● Exercise description:
Extract every line below that contains the word "Home".

Items from a dataset:
_ _ _

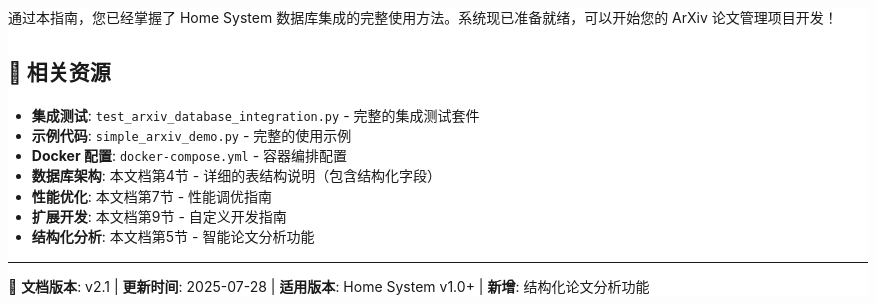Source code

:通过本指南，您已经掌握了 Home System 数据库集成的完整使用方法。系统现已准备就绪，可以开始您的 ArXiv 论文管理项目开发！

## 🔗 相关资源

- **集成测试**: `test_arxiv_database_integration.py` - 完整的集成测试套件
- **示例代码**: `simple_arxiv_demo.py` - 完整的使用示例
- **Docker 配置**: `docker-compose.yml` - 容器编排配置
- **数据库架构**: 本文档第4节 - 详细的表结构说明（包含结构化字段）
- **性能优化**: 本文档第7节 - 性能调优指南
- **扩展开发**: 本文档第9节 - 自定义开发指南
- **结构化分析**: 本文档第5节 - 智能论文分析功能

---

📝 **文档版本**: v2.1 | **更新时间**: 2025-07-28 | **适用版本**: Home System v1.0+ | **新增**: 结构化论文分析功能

_ _ _

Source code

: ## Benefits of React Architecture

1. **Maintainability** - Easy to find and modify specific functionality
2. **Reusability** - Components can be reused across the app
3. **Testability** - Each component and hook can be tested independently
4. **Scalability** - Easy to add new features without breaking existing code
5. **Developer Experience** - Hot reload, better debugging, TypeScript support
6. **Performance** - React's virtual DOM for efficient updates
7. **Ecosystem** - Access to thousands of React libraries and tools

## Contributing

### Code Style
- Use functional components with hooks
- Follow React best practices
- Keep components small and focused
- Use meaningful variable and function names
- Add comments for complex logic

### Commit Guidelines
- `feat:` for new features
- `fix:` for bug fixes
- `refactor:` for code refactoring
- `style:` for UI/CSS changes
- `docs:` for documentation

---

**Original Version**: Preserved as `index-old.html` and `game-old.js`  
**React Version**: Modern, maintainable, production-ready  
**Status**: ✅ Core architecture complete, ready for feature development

_ _ _

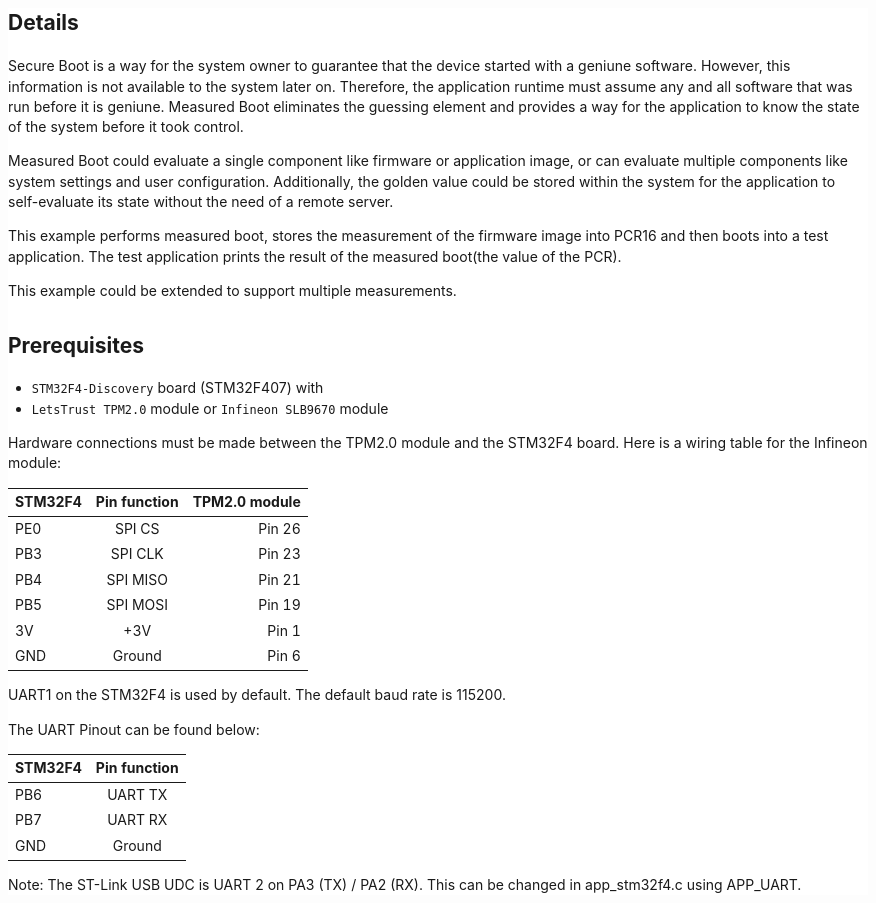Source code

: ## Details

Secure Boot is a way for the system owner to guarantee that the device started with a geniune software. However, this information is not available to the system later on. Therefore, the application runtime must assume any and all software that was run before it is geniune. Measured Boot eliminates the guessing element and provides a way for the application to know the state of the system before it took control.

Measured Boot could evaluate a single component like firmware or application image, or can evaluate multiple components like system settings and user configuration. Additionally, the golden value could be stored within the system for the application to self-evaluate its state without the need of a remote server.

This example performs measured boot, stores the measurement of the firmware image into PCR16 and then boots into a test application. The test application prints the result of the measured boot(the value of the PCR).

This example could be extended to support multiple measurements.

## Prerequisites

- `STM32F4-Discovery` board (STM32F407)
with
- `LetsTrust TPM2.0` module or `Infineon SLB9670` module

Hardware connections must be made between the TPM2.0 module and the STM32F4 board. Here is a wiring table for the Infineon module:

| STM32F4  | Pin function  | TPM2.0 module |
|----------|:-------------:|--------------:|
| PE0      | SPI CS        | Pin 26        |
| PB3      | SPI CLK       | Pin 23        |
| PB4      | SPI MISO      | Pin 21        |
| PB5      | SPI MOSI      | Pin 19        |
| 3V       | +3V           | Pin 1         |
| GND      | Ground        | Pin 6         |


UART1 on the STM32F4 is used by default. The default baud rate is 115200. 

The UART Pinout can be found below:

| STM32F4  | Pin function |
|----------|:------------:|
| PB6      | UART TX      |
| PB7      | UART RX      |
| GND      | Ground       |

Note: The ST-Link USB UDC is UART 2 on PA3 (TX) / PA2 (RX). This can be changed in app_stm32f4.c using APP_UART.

_ _ _

● Task result:
:通过本指南，您已经掌握了 Home System 数据库集成的完整使用方法。系统现已准备就绪，可以开始您的 ArXiv 论文管理项目开发！
📝 **文档版本**: v2.1 | **更新时间**: 2025-07-28 | **适用版本**: Home System v1.0+ | **新增**: 结构化论文分析功能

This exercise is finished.